*** Opening of RECORDS SHOWN ***

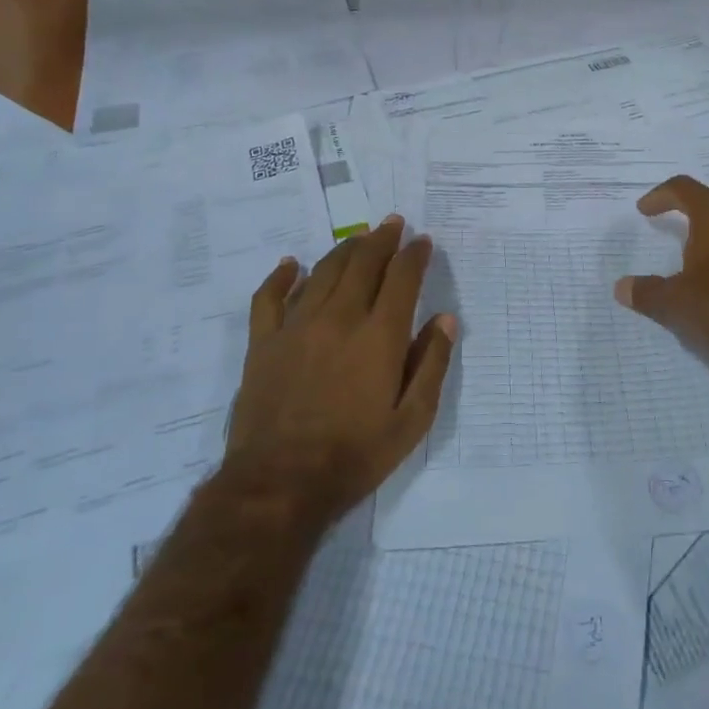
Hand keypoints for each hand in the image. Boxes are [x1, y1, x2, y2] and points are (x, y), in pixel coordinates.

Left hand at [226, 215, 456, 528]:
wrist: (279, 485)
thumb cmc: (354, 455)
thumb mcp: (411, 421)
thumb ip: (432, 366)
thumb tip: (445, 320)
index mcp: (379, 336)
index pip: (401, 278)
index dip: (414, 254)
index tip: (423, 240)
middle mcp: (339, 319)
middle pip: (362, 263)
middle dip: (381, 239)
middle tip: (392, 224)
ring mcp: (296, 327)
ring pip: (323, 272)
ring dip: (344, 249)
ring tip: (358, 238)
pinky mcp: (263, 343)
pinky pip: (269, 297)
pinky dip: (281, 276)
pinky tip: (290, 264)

*** Close of RECORDS SHOWN ***
*** Opening of RECORDS SHOWN ***

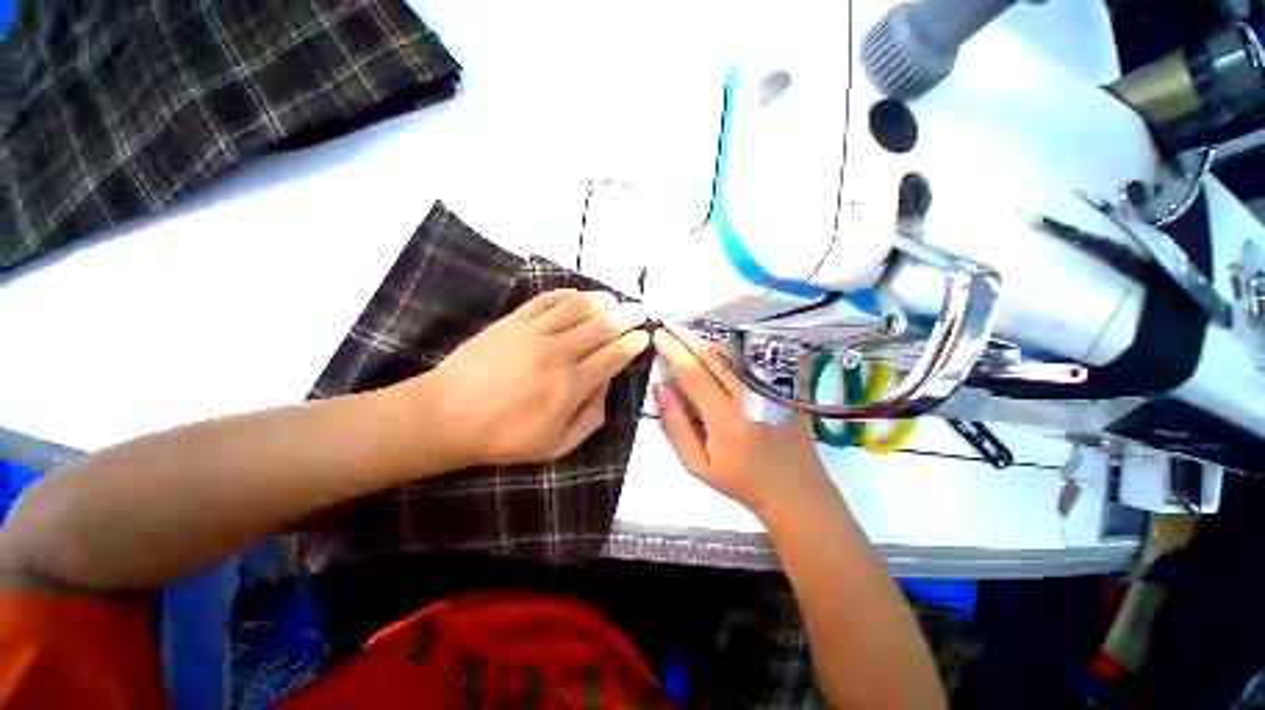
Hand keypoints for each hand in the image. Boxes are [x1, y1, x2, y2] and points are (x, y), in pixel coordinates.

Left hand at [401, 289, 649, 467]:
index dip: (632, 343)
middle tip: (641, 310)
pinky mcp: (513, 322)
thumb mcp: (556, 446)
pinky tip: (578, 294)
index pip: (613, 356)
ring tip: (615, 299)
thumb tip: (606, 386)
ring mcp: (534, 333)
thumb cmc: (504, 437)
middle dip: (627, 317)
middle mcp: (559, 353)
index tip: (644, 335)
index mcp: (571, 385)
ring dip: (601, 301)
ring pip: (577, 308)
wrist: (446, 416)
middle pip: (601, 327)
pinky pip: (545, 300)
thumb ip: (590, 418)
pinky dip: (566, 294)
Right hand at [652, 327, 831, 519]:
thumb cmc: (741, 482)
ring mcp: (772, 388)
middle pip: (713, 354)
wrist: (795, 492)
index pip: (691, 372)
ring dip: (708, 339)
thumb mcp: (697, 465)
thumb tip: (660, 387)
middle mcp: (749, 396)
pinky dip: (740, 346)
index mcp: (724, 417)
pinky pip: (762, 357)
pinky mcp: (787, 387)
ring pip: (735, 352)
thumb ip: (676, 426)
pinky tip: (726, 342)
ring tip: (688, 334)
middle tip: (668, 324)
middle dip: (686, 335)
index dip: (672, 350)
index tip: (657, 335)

*** Close of RECORDS SHOWN ***
*** Opening of RECORDS SHOWN ***

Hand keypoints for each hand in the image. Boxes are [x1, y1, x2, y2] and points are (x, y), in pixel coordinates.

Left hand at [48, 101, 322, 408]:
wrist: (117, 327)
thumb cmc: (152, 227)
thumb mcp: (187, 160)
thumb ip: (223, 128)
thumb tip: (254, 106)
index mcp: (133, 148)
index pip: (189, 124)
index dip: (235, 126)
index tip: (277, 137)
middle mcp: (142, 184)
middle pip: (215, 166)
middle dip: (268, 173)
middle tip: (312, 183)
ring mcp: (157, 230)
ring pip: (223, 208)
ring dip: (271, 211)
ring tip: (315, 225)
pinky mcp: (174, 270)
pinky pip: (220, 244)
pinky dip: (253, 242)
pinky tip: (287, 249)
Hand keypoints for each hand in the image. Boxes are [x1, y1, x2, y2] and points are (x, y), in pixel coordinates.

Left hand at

*** Close of RECORDS SHOWN ***

▶ **EXERCISE PROMPT**
Would you print exactly, and only, the lines of the data above from the line with "Right hand at" through the line with "index tip: (657, 335)", inclusive?

▶ **RESPONSE BELOW**
Right hand at [652, 327, 831, 519]:
thumb cmc: (741, 482)
ring mcp: (772, 388)
middle pip: (713, 354)
wrist: (795, 492)
index pip: (691, 372)
ring dip: (708, 339)
thumb mcp: (697, 465)
thumb tip: (660, 387)
middle mcp: (749, 396)
pinky dip: (740, 346)
index mcp: (724, 417)
pinky pip: (762, 357)
pinky mcp: (787, 387)
ring pip: (735, 352)
thumb ip: (676, 426)
pinky tip: (726, 342)
ring tip: (688, 334)
middle tip: (668, 324)
middle dip: (686, 335)
index dip: (672, 350)
index tip: (657, 335)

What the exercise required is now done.